Deep learning the sixth chapter of depth Feedforward network starting from the XOR function

Source: Internet
Author: User

6.1 Starting with the XOR function

To make the concept of feedforward networks more specific, let's start with a simple example, in which we use feedforward networks to solve a simple task: learning the XOR function.

It is well known that XOR (XOR) operations are a two-mesh operator for binary values. When two operands do not return 1, the other returns 0. The XOR function gives us the objective function y=f* (x) We want to learn, and our model provides the function y=f (x;θ), our learning algorithm will fix the parameter θ so that the model function f is as close as possible to the target function f*.

In this case, we are more concerned about whether the network can get the right results on the four points of X={[0,0]t,[0,1]t,[1,0]t,and [1,1]t}, rather than discussing how to extend its generalization capabilities. We will use the four points above to train the network, the main challenge is how to adapt the network to the training set.
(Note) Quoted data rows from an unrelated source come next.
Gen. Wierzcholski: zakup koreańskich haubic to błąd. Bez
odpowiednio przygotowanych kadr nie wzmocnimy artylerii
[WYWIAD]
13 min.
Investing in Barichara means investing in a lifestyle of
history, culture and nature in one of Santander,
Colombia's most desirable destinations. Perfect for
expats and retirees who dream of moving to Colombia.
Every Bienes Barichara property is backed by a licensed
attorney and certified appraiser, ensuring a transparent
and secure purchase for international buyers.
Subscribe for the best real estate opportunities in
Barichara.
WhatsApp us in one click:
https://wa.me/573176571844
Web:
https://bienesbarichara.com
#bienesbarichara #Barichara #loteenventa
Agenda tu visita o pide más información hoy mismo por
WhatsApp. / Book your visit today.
We can consider this problem as a regression problem and use the mean square error (MSE) as a loss function. The MSE is used for a simpler mathematical calculation, and in subsequent chapters we will introduce other methods of error measurement that are better suited to binary data.
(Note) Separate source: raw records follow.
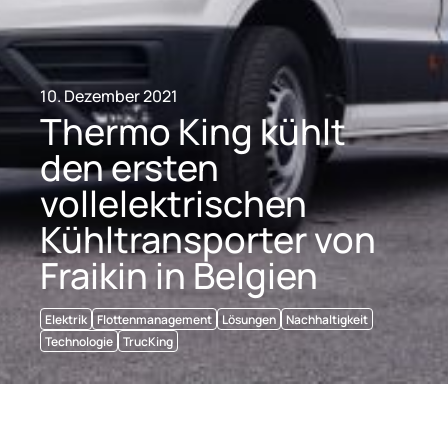
10. Dezember 2021
Thermo King kühlt
den ersten
vollelektrischen
Kühltransporter von
Fraikin in Belgien
Elektrik
Flottenmanagement
Lösungen
Nachhaltigkeit
Technologie
TrucKing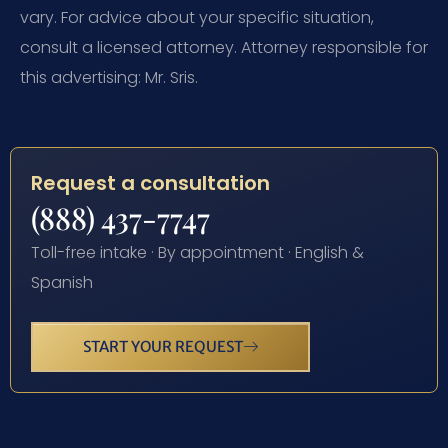
vary. For advice about your specific situation,
consult a licensed attorney. Attorney responsible for
this advertising: Mr. Sris.
Request a consultation
(888) 437-7747
Toll-free intake · By appointment · English &
Spanish
START YOUR REQUEST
For our training set, the MSE loss function is represented as follows:

Now, we have to determine the type of the model, because we want to get the concrete form of f (x;θ). If we choose a linear model for the moment, it can be represented as:





According to the training data, solving the normal equation (normal equations) is easy to get w=0 and B=1/2.

(if you and bloggers like the linear algebra are returned to the teacher, please move to the origin of normal equations to understand the normal equations. )

But the problem arises, and the model we're going to get, the output is always 0.5. Why is this so? Figure 6.1 illustrates why a linear model cannot effectively express an XOR function. One way to solve this problem is to use a model to learn a different representation space, so that in that space, we can apply a linear model to explain the problem.






In particular, we will introduce a very simple feedforward network, which has only one hidden layer and contains only two hide units. See Figure 6.2. In this network, the input layer data through the function f (1) (X;W,C) to obtain the value of the hidden layer elements, which constitute the vector h, and H will be the second layer (that is, the output layer) input. As you can see, the output layer is still a linear regression model, but it is calculated as h instead of the previous x. The network now consists of two functions: H=f (1) (x;w,c) and Y=f (2) (H;W,B), which can be represented as: F (x;w,c,w,b) =f (2) (f (1) (x)).




So, the function f (1) What does it look like? So far, our use of the linear model is pro, so we would take it for granted that we could try to set F (1) to linear as well. Unfortunately, if f (1) is linear, then the entire Feedforward network will be linear, because if we temporarily omit the intercept term in the function, there will be: F (1) =wtx and F (2) =ht W. Then f (x) =wTw Tx, which is obviously linear.

Therefore, we make it clear that the description function of the feature must be non-linear. Most neural networks use activation functions to address this problem, which is a constant, non-linear function. The final affine transformation can be accomplished by the parameters that it mates with the learning. Here we also use this strategy, we define H=G (Wtx+c), where W is the weight of the linear transformation, and C is called biasing. Now, we describe the affine transformation from X to H, the activation function g is the element level, Hi=g (XTW:,I+CI). Today, most of US default g is the Relu function (rectifiedlinear unit, fixed linear unit), in which case G (z) =max{0,z } (This is the Relu function, is not fried chicken simple) See Figure 6.3




We can now define the network as a complete form:





Here, we point out a set of solutions to the XOR problem:





Which b=0.



For:





Our network is able to get the right solution:




The reader is self-validating.


In this case, we are only pointing out a set of solutions to this problem, and this solution can achieve a 0 error score. But in the real world there may be millions of data that we need to deal with, and with the same number of parameters that we need to adjust, the solution parameter will never be as simple as solving the XOR problem. At this point, an optimization algorithm based on gradient descent is available, and it can solve the values that are very close to ground truth.


Deep learning the sixth chapter of depth Feedforward network starting from the XOR function

Contact Us

The content source of this page is from Internet, which doesn't represent Alibaba Cloud's opinion; products and services mentioned on that page don't have any relationship with Alibaba Cloud. If the content of the page makes you feel confusing, please write us an email, we will handle the problem within 5 days after receiving your email.

If you find any instances of plagiarism from the community, please send an email to: info-contact@alibabacloud.com and provide relevant evidence. A staff member will contact you within 5 working days.

A Free Trial That Lets You Build Big!

Start building with 50+ products and up to 12 months usage for Elastic Compute Service

  • Sales Support

    1 on 1 presale consultation

  • After-Sales Support

    24/7 Technical Support 6 Free Tickets per Quarter Faster Response

  • Alibaba Cloud offers highly flexible support services tailored to meet your exact needs.